Set up WebRTC connections between peers using nothing but an id.

Features:

  • Simple way to set up peer-to-peer connections using WebRTC by giving peers an id.
  • Provides a broker server for you, so you don't need to set up a server. You can run your own broker server too if you want.
  • Open system. Like with the internet, each peer can connect to each other peer, and it's up to the peer to accept or deny connections. This is unlike most messaging platforms where you get an application key and peers can only talk to other peers within the same application (closed system).
  • Works in browsers and node.js.

Requirements

WebRTC relies on STUN and TURN servers for setting up connections between peers (via the ICE protocol). A STUN server is used to get an external network address, this is cheap and there are many STUN servers freely available. TURN servers are used to relay traffic if direct (peer to peer) connection fails. Since a TURN server passes all data the peers via the server, it requires a lot of bandwidth. Therefore TURN servers are not free.

By default, linkup is configured to use the free STUN/TURN service from Viagénie, which is great for development and will get you going without having to set something up. For production use you will have to use (and pay for) your own STUN/TURN server or service.

Install

Install the library via npm:

$ npm install linkup

Use

Browser

Here a simple example on how to use the library in the browser. More examples are available in the examples folder.

<!DOCTYPE html>
<html>
<head>
  <!-- load the linkup client library -->
  <script src="dist/linkup.js"></script>

  <script>
    // create a peer with some id
    var peer = linkup.createPeer('peer1');

    // listen for messages from other peers
    peer.on('message', function (envelope) {
      console.log('Received message from', envelope.from, ':', envelope.message);
    });

    // we want to know when something goes wrong
    peer.on('error', function (err) {
      console.error(err);
    });

    // send a message to a peer
    peer.send('peer2', 'hi peer2!')
        .catch(function (err) {
          console.error(err);
        });
  </script>
</head>
</html>

node.js

Before the library can be used in node.js the wrtc library has to be installed:

$ npm install wrtc

Then, linkup can be loaded like:

var linkup = require('linkup');

// create a peer with some id
var peer = linkup.createPeer('peer1');

// listen for messages from other peers
peer.on('message', function (envelope) {
  console.log('Received message from', envelope.from, ':', envelope.message);
});

// we want to know when something goes wrong
peer.on('error', function (err) {
  console.error(err);
});

// send a message to a peer
peer.send('peer2', 'hi peer2!')
    .catch(function (err) {
      console.error(err);
    });

Documentation

Similar libraries

Develop

First install the dependencies once:

$ npm install

To build & run the broker server in development mode with debugging:

$ npm start

Then open the following url in your browser:

http://localhost:5000

Note that the server must be restarted by hand on changes in the code.

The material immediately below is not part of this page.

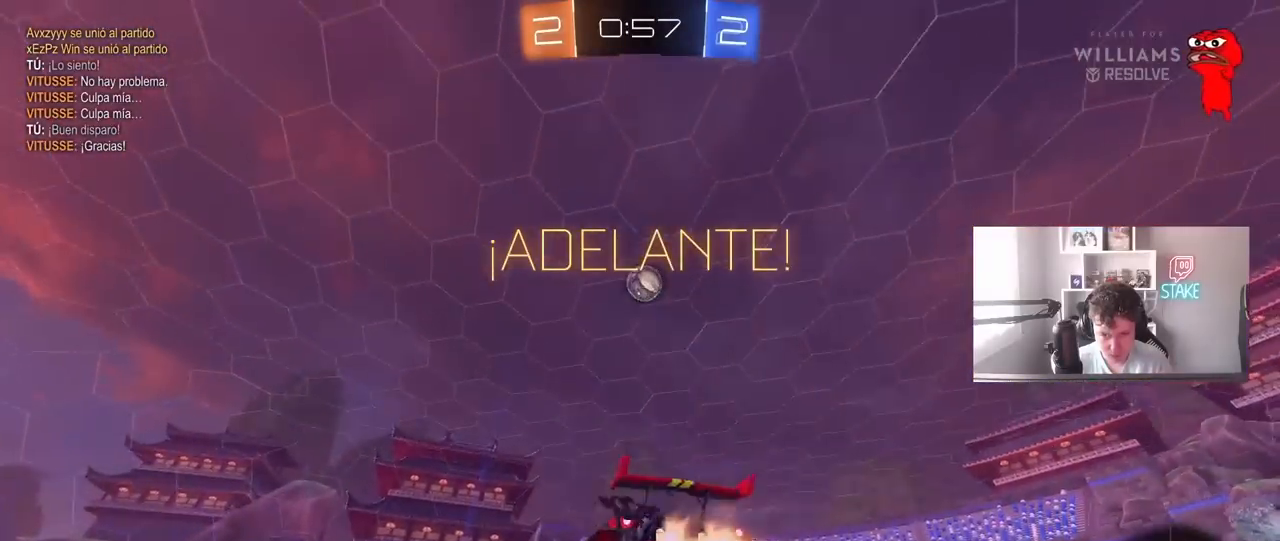
{"keys": ["w"], "mouse": ["left"], "mouse_move": "down-left", "events": [[83, "mouse_right", "up"], [83, "s", "up"], [133, "mouse_right", "down"], [133, "s", "down"], [183, "a", "down"], [183, "d", "down"], [233, "d", "up"], [233, "shift", "down"], [267, "s", "up"], [317, "a", "up"], [317, "mouse_right", "up"], [317, "shift", "up"], [417, "a", "down"], [417, "w", "down"], [467, "a", "up"]]}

The following environment variables can be provided:

Name Description
PORT Port number for the server.
REDISCLOUD_URL Optional redis database url, used for pub/sub messaging between multiple broker servers in a cluster.

Example usage:

$ PORT=5001 npm start

Build

The build script generates a bundled file for both peer libraries and for running the broker server.

$ npm install
$ npm run build

To run the generated the generated code for the broker server:

$ node dist/broker/server

Deploy

To deploy to heroku, first set a git remote to your heroku application:

$ heroku git:remote -a my-heroku-app

Then force Heroku to install all devDependencies, as it has to built the server application on startup:

$ heroku config:set NPM_CONFIG_PRODUCTION=false

In order to make the broker server scalable, multiple broker servers can be be set up in a cluster. The servers communicate via pub/sub messaging powered by Redis. This is optional.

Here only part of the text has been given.